Intervention de Marianne MARGATÉ

Réunion du 14 décembre 2023 à 15h12
Droits de l'enfant — Adoption d'une proposition de loi dans le texte de la commission

Photo de Marianne MARGATÉMarianne MARGATÉ :

Madame la présidente, monsieur le garde des sceaux, mes chers collègues, nous examinons une proposition de loi qui tend à favoriser le recours à la garde alternée de l'enfant en cas de séparation.

Le modèle du chef de famille n'a été remis en cause qu'à partir des années 1960, au profit d'une reconnaissance de l'égalité des sexes dans les statuts familiaux. La puissance paternelle a été remplacée par l'autorité parentale conjointe uniquement en 1970. L'enfant est alors devenu l'élément central sur lequel est fondée la famille.

À partir des années 1990, les réformes du droit de la famille s'orientent vers la défense des intérêts supérieurs de l'enfant, notamment en cas de séparation des parents.

La proposition de loi dont nous débattons a trait à l'hébergement de l'enfant en pareille situation.

La garde – ou résidence – alternée prévoit alors que l'enfant séjourne, pendant un temps d'une durée identique, chez les deux parents et suppose notamment l'existence d'une capacité d'entente.

En l'état du droit, le choix d'y recourir relève de l'intérêt de l'enfant et de la situation familiale. Dès lors, la durée de résidence chez chaque parent est non pas nécessairement identique, mais équitable.

En cas de désaccord, la décision du juge sera fondée surtout sur l'intérêt supérieur de l'enfant. Le juge n'est pas tenu d'ordonner provisoirement la garde alternée et conserve ainsi, d'une manière générale, un certain pouvoir d'appréciation.

À nos yeux, la présente proposition de loi va dans le sens inverse. Elle contredit la jurisprudence de la Cour de cassation et prévoit, de fait, une réduction du pouvoir d'appréciation du juge, alors qu'il est le plus à même de considérer objectivement l'intérêt de l'enfant.
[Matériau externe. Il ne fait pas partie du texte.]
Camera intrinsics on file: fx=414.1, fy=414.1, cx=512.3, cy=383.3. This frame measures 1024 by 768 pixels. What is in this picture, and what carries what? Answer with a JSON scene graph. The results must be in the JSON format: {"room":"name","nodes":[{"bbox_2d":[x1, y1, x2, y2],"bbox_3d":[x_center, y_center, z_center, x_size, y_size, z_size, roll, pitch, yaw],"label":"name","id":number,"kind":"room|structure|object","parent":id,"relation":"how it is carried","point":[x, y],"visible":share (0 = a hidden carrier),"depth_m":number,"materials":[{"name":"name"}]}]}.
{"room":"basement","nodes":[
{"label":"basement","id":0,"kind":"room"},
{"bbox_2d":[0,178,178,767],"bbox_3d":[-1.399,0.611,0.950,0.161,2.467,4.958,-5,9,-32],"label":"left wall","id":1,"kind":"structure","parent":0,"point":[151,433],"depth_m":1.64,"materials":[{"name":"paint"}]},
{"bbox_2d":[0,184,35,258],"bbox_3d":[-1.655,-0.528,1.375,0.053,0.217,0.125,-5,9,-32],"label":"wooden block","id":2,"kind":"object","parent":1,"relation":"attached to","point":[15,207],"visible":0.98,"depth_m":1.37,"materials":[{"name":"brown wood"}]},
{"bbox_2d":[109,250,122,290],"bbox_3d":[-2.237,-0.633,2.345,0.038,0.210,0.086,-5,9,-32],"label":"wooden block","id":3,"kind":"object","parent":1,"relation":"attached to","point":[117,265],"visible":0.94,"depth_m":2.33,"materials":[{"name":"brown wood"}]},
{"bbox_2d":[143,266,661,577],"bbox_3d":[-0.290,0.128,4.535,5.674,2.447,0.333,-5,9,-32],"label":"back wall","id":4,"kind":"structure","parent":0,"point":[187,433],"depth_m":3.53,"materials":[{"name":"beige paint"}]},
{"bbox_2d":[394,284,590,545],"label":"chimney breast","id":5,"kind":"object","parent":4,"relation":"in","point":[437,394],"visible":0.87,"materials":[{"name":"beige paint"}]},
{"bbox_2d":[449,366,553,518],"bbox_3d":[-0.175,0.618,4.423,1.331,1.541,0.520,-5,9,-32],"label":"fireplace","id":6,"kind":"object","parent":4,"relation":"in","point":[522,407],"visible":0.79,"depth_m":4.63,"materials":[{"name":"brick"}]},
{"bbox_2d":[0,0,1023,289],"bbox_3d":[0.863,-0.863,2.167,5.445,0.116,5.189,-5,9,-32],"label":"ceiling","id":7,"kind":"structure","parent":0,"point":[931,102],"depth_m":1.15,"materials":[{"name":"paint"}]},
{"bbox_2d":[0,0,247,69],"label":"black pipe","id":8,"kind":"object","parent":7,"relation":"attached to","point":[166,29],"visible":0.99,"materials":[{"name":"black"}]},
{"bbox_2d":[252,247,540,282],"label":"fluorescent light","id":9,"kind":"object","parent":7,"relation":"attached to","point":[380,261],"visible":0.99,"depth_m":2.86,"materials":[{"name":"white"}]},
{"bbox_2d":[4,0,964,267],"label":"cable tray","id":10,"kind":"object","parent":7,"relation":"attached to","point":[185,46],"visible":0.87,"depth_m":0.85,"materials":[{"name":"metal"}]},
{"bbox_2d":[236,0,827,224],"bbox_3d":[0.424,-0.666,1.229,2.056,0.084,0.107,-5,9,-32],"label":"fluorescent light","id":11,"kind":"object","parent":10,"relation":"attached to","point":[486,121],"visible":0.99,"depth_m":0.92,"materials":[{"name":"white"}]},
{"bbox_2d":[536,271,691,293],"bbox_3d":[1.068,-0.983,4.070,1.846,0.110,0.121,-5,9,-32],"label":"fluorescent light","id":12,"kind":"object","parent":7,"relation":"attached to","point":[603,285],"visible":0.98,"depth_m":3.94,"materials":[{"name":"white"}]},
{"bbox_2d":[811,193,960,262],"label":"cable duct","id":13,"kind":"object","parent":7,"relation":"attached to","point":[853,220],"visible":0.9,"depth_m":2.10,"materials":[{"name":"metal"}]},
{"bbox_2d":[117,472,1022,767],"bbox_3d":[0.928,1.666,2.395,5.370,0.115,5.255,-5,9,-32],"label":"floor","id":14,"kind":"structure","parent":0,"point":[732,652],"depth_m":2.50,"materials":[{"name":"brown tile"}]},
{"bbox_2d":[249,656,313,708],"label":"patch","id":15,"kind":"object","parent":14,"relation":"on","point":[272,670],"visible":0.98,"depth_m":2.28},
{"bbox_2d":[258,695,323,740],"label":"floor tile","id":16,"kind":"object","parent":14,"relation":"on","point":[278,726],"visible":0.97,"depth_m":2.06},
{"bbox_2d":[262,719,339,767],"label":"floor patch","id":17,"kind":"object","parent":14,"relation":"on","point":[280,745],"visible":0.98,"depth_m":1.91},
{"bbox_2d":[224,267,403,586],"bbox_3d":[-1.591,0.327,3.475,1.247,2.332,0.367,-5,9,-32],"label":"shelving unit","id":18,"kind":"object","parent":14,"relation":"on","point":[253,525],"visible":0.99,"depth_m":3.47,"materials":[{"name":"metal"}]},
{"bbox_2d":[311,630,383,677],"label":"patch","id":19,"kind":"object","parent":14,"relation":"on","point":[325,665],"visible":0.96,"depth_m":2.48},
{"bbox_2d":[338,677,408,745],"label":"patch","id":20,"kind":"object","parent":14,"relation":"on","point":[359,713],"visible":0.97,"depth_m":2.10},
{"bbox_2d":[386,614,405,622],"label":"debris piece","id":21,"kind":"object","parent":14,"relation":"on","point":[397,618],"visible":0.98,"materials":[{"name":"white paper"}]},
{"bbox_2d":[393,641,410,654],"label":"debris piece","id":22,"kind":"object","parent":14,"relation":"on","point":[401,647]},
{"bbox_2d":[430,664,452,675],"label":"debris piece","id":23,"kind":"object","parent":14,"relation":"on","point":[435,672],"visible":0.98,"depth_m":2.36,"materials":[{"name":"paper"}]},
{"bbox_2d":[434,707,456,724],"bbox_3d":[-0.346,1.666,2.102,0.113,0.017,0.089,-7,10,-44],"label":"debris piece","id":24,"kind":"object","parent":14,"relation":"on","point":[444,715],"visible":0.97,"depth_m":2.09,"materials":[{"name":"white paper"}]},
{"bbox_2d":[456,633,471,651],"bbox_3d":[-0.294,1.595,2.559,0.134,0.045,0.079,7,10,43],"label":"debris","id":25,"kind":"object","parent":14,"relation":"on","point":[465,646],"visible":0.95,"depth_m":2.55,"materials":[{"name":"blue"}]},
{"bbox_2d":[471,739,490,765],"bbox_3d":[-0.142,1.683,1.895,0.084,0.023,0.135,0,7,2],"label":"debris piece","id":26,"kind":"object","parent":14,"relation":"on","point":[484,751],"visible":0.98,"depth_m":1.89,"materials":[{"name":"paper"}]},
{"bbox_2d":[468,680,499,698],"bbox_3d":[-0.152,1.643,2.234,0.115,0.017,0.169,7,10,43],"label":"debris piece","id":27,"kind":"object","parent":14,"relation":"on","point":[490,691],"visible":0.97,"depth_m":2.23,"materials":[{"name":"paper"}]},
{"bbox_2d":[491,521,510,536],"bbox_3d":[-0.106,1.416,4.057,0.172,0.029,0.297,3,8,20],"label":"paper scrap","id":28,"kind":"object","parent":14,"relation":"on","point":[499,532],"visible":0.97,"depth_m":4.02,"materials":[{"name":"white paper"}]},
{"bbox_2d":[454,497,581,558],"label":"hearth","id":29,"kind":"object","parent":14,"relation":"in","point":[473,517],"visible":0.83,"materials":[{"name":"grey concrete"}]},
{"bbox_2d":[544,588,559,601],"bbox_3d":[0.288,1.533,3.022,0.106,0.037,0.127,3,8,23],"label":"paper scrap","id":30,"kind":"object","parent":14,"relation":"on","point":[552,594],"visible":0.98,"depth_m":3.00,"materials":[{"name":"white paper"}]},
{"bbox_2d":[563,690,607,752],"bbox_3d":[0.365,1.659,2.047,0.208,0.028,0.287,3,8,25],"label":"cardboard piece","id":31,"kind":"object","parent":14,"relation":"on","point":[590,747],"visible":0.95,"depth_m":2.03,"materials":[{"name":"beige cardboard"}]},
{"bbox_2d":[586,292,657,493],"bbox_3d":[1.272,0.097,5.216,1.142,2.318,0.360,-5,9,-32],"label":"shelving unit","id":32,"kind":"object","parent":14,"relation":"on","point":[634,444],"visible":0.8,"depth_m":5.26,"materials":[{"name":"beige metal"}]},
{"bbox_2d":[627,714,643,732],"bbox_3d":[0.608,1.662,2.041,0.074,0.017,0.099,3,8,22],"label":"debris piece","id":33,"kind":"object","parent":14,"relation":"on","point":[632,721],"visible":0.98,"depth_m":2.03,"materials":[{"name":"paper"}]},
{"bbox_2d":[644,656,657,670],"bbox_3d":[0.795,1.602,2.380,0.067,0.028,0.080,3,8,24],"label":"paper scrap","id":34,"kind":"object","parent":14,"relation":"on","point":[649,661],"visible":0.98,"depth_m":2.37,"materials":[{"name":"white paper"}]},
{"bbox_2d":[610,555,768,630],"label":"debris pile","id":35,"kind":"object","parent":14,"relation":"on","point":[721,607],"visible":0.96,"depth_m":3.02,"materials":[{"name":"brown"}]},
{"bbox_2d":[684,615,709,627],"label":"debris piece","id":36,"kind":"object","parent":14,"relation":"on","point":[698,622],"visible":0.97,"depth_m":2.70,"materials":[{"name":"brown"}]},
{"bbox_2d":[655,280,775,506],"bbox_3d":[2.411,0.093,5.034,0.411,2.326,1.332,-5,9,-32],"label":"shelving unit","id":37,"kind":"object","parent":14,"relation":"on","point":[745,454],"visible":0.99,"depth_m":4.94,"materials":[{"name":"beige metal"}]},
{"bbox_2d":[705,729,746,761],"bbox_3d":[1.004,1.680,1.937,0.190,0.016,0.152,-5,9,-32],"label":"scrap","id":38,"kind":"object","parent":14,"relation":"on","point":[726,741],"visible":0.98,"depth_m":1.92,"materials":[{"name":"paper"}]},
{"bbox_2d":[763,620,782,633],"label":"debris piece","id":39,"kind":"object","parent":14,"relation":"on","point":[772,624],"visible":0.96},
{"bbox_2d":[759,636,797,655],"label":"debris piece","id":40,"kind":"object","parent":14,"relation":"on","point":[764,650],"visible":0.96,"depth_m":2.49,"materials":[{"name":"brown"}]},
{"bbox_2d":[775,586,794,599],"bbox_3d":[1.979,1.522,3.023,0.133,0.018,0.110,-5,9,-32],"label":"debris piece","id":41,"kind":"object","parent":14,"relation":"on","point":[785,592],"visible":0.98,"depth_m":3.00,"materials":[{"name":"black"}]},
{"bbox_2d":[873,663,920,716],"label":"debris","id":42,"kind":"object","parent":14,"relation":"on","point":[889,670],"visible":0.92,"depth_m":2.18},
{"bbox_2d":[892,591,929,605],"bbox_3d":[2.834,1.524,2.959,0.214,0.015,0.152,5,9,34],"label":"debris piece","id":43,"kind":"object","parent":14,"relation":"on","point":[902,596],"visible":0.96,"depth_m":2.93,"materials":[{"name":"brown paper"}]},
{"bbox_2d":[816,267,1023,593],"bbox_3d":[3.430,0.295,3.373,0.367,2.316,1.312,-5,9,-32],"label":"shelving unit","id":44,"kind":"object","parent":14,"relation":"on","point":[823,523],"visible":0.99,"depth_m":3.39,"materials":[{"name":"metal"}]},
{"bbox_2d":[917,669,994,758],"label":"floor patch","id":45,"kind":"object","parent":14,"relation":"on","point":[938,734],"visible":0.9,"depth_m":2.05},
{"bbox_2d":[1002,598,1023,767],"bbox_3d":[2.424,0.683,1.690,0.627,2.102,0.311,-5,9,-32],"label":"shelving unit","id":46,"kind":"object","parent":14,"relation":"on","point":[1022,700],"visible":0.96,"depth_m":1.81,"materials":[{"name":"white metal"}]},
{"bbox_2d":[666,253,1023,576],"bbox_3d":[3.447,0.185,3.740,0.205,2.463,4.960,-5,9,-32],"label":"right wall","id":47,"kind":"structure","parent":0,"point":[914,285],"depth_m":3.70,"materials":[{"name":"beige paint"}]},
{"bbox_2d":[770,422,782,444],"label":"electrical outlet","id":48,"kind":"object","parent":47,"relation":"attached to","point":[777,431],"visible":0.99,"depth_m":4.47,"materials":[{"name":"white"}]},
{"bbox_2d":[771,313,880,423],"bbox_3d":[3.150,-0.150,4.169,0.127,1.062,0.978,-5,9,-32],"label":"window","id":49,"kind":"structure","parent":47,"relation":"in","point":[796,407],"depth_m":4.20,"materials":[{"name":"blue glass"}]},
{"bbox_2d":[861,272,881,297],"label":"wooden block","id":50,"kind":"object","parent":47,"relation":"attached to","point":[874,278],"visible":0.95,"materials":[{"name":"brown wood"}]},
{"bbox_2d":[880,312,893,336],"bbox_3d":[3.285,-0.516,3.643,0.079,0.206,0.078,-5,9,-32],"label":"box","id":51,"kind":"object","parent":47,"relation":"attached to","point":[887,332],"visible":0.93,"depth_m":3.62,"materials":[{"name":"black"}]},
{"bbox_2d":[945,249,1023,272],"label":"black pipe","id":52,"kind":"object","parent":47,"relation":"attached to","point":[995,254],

En outre, selon le sociologue Édouard Leport, si les enfants sont confiés à la mère dans 80 % des cas, c'est parce que les parents ne demandent pas la garde alternée.

Par ailleurs, l'article 3, qui prévoit d'ajouter, aux critères pris en compte par le juge, les pressions ou violences exercées par l'un des parents sur la personne de l'enfant, a attiré notre attention.

Il semble trouver sa source dans la notion controversée d'aliénation parentale, théorisée dans les années 1980 par un psychiatre américain, dans un contexte de libération de la parole de femmes victimes de violences conjugales.

Selon cette notion, en cas de séparation, l'enfant serait manipulé par l'un des parents afin de porter sur l'autre de fausses accusations.

L'utilisation de cette théorie a d'ailleurs valu à la France, en avril dernier, une mise en garde de la rapporteuse spéciale des Nations Unies sur la violence contre les femmes et les filles, ses causes et ses conséquences.

Enfin, la garde alternée empêche, en principe, le versement d'une pension alimentaire, sauf si un écart de revenus important existe entre les parents. Or, en cas de séparation, la perte de revenus est plus importante pour la mère. Ce point requiert toute notre vigilance.

Pour toutes ces raisons, nous voterons contre ce texte.